▶ [Action item]
A stretch of the entries below is to be set down exactly, running from the line with "right shoulder: (880, 487)" through the line with "nose: (290, 166)", both included, and no other line.

Per-instance keypoint data:
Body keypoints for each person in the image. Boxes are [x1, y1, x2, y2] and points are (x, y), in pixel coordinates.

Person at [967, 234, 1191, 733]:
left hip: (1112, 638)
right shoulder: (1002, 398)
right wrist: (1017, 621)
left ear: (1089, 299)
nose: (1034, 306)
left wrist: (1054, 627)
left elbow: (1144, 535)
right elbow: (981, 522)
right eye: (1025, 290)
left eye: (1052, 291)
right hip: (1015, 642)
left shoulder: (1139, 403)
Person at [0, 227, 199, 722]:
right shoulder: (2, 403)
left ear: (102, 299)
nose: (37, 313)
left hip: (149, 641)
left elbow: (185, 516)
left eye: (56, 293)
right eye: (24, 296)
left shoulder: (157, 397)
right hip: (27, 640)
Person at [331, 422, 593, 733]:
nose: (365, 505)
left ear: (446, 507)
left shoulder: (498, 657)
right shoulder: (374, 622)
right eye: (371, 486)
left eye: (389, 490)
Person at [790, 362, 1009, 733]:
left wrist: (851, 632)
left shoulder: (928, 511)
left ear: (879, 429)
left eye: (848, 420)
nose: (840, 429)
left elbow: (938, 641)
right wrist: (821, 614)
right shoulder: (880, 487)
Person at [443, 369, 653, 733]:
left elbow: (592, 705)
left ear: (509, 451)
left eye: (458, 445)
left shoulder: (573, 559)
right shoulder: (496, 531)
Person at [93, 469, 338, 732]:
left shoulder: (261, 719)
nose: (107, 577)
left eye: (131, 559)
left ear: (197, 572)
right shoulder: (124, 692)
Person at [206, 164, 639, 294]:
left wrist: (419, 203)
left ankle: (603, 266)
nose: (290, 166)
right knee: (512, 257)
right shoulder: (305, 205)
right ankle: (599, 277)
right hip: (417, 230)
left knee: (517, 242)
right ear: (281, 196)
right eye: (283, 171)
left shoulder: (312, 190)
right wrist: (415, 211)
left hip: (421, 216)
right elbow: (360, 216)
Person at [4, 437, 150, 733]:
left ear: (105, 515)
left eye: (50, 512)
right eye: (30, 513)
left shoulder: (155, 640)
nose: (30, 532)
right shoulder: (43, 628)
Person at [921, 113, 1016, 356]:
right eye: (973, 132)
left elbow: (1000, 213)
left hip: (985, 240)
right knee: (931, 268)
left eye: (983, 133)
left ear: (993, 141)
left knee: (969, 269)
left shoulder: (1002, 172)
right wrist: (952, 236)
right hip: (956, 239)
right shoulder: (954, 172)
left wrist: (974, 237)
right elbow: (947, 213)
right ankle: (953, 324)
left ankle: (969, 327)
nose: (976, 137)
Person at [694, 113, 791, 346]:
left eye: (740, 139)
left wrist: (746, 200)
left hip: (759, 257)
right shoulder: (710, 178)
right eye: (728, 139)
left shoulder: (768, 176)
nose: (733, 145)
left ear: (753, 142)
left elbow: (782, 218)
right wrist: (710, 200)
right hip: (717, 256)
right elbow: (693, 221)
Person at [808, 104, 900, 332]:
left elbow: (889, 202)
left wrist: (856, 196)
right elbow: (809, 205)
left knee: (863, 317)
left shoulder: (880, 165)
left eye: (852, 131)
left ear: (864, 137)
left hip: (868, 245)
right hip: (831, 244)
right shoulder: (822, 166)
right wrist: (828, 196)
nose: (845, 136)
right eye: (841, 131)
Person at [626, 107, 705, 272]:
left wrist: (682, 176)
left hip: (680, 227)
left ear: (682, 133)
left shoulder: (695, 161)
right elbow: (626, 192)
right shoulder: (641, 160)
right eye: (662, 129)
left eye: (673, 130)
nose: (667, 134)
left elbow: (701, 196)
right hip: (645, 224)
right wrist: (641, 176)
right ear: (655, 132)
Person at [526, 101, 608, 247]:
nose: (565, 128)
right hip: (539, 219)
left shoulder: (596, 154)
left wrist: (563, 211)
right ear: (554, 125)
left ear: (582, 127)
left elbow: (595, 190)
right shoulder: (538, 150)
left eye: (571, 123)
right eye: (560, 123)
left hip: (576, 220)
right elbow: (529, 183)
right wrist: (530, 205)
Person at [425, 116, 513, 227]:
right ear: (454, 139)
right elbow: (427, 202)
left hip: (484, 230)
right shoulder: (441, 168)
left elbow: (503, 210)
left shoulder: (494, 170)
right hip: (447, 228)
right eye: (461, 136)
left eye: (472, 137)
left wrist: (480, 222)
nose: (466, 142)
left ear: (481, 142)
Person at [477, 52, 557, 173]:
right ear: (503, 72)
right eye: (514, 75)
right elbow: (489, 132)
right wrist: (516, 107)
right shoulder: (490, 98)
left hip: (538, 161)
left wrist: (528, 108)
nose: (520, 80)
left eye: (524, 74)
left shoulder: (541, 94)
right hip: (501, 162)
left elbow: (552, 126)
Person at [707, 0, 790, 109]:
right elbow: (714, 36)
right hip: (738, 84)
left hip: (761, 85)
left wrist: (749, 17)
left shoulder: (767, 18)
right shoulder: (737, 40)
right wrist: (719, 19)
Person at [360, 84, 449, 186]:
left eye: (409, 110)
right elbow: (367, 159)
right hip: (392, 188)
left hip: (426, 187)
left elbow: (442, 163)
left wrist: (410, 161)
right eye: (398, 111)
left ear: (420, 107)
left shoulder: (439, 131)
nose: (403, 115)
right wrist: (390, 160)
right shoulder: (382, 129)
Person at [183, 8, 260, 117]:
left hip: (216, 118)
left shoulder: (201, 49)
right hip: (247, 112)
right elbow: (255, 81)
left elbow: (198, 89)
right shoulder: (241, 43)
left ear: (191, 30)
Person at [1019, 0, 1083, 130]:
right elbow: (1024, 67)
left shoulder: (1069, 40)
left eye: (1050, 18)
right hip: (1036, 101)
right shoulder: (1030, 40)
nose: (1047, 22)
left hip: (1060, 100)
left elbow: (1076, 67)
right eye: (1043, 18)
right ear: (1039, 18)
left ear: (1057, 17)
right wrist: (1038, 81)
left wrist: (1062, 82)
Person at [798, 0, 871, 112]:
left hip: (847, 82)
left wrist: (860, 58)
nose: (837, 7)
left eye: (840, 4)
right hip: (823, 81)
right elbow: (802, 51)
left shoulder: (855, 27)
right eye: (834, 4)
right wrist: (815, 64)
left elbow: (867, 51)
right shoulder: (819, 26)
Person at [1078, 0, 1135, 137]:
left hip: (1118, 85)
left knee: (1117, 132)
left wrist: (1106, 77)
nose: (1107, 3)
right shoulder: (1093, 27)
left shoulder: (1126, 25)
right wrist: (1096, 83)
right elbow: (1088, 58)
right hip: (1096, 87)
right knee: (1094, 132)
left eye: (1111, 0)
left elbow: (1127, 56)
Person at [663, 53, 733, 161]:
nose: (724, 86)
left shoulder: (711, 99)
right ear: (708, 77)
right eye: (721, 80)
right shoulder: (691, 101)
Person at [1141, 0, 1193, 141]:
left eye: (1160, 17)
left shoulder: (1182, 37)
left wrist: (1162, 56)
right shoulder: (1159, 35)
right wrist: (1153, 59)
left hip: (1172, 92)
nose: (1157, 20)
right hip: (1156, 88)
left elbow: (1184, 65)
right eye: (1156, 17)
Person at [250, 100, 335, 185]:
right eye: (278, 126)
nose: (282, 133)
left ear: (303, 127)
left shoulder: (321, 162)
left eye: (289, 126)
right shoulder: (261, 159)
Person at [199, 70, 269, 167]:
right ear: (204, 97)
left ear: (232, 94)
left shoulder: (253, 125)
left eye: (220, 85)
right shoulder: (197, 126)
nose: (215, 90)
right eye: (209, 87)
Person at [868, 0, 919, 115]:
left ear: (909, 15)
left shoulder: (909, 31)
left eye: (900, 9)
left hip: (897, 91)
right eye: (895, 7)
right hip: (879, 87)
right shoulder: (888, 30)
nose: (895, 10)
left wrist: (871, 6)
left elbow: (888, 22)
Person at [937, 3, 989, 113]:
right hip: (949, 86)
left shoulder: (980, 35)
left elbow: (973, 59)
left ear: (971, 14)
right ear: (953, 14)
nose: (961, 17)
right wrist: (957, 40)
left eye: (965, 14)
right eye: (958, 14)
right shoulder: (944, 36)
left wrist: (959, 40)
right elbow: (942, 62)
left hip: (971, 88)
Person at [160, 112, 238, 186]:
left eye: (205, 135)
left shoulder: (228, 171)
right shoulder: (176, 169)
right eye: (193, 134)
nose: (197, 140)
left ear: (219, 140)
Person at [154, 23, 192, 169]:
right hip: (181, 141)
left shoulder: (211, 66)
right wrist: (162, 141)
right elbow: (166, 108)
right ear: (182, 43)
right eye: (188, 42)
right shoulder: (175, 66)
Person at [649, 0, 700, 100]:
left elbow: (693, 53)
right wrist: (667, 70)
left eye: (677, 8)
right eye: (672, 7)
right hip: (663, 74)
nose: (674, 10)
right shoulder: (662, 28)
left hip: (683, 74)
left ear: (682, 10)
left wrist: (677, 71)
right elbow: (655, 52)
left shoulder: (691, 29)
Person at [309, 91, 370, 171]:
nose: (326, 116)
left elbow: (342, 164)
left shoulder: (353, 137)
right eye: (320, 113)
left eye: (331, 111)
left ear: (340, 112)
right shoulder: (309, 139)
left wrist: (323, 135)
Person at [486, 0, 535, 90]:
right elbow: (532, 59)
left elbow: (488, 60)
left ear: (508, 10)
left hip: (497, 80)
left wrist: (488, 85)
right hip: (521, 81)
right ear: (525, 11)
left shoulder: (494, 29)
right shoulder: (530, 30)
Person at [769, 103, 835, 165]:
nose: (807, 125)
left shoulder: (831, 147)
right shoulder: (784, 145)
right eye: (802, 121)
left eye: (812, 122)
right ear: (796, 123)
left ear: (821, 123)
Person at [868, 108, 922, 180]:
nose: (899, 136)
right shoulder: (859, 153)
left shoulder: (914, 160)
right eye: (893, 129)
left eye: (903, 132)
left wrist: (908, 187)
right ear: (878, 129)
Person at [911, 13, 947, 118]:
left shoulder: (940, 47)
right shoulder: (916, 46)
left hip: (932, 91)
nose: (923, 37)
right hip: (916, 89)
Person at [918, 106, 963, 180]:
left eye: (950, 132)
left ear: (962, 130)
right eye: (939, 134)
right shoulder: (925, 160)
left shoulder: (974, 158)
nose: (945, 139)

▶ [Task result]
right shoulder: (880, 487)
Person at [443, 369, 653, 733]:
left elbow: (592, 705)
left ear: (509, 451)
left eye: (458, 445)
left shoulder: (573, 559)
right shoulder: (496, 531)
Person at [93, 469, 338, 732]:
left shoulder: (261, 719)
nose: (107, 577)
left eye: (131, 559)
left ear: (197, 572)
right shoulder: (124, 692)
Person at [206, 164, 639, 294]:
left wrist: (419, 203)
left ankle: (603, 266)
nose: (290, 166)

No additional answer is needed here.